◆ Task statement ◆
Continue the article on the 1991 game The Return of Medusa, starting right after its final sentence.

◆ Passage to read ◆
※

The Return of Medusa, also known as The Return of Medusa: Rings of Medusa II, is a 1991 role-playing video game and strategy video game hybrid developed by X-Ample and published by Starbyte Software for Amiga, Atari ST and PC DOS as a sequel to the 1989 game Rings of Medusa. A planned Commodore 64 version was cancelled.

Gameplay

The game is different from the original as its main component is now a typical first-person perspective dungeon crawl, similar to Dungeon Master. Once the player has escaped the dungeon the game becomes a strategy style, involving visiting various locations where trading can be done in order to finance armies. Alternative ways to accumulate income include attacking enemy gangs, playing roulette at the casino and robbing banks.

※

◆ Exercise data ◆
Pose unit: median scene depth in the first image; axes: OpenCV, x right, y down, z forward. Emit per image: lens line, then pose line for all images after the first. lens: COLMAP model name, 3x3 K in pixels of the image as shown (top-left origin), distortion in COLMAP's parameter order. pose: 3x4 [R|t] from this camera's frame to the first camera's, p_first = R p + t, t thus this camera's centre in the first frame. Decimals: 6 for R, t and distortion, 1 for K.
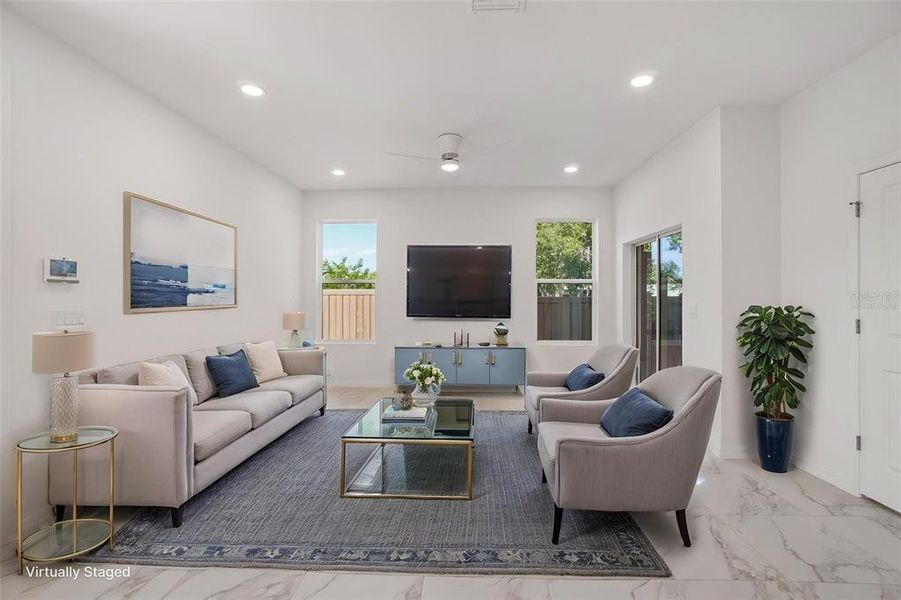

※

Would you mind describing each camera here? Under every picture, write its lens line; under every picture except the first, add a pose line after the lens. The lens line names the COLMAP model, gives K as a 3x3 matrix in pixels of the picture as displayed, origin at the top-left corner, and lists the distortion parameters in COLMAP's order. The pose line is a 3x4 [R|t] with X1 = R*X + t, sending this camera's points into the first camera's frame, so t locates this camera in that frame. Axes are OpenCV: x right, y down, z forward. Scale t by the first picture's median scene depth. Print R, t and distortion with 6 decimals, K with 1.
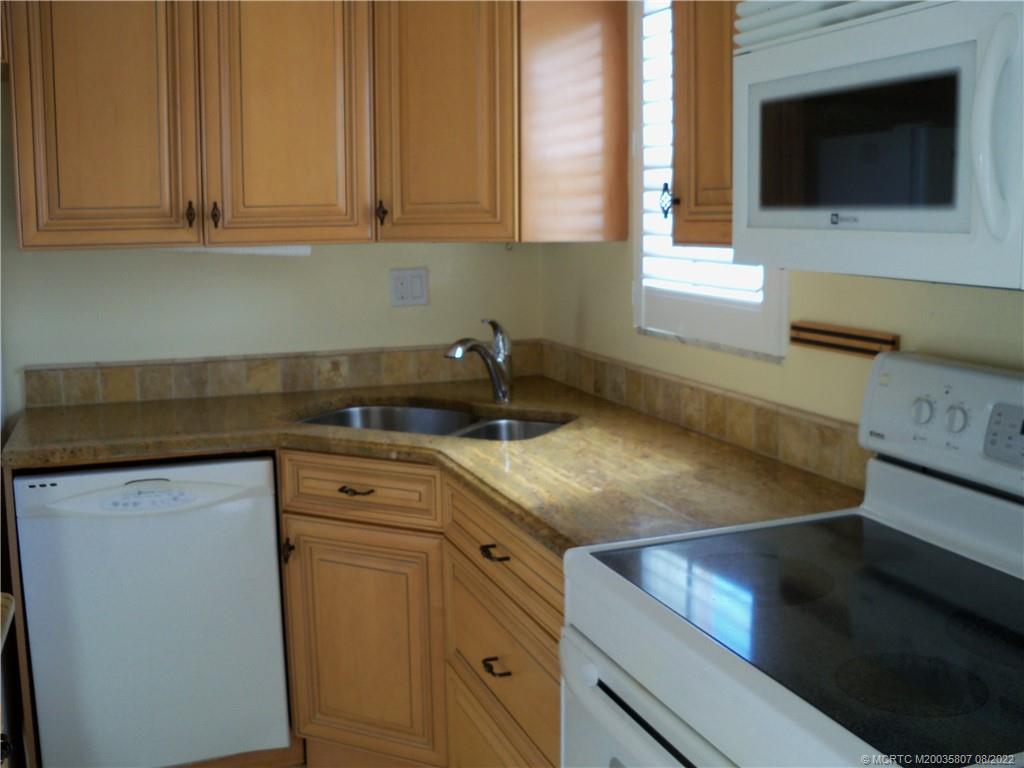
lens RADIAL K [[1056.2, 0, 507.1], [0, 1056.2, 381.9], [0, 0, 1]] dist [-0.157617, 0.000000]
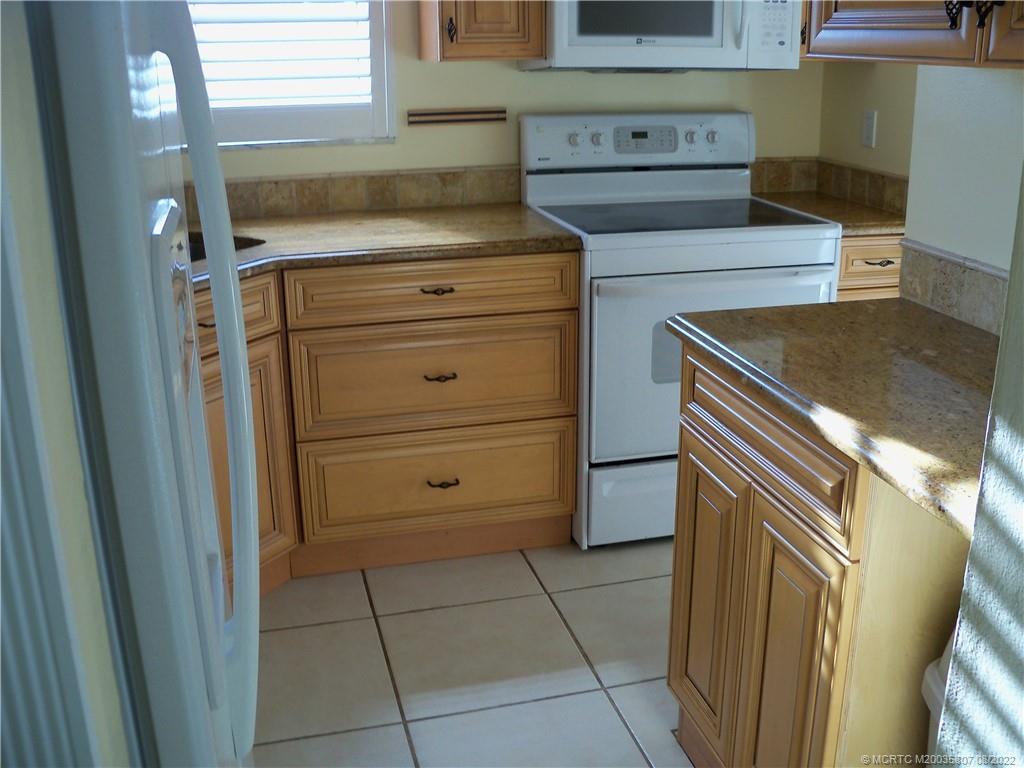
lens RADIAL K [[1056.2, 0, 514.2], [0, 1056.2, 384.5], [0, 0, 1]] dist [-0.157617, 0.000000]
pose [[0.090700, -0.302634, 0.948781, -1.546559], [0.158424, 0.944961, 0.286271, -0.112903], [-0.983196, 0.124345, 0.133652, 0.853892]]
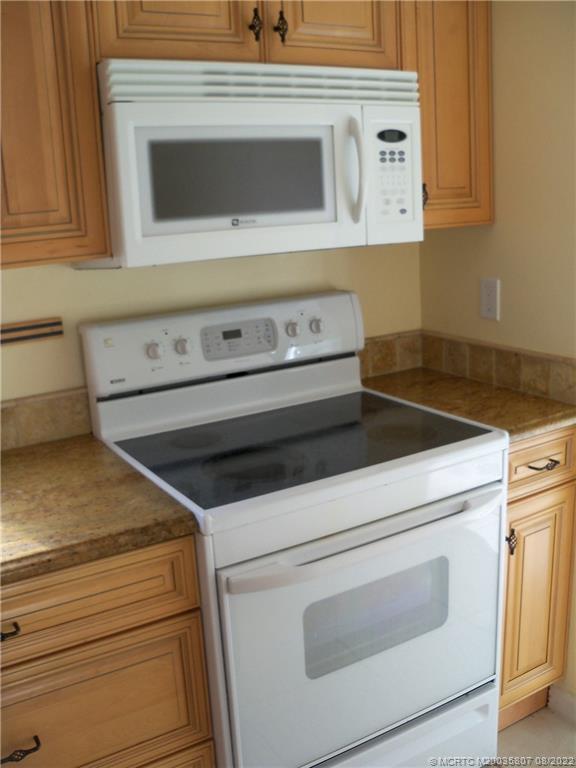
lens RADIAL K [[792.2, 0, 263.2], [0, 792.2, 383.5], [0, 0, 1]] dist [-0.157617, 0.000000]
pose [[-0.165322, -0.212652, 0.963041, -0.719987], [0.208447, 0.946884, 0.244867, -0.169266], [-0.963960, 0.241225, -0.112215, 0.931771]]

※

◆ Exercise output ◆
Plot
It has been many years since the young Cirion, Crown Prince of Morenor, won what he thought to be the final battle against the wicked queen Medusa and conquered her hellish army. But the very night before the Cirion's coronation, he is confronted by the returning Medusa, who kidnaps his girlfriend and boastfully declares her intent to travel to the far future, where he would be long dead and there would be no-one to stop her from gaining absolute control over his land. In the last moment, Cirion follows Medusa through the portal, emerging 300 years into the future in a modern era.

Cirion is now again alone in the fight against the overwhelming forces of evil. Hie must find thirteen keys to Medusa's lair hidden in the mazes of underground bunkers, and destroy the dark crystal Dohor that is the source of the witch's power to defeat her forever and rescue his beloved.

Reception
The game received generally positive reviews, including the scores of 85% from Amiga Format, 69% from Amiga Action, 90% from Joystick, 82% from Amiga Joker, 70% from Power Play, and 42/50 from ASM.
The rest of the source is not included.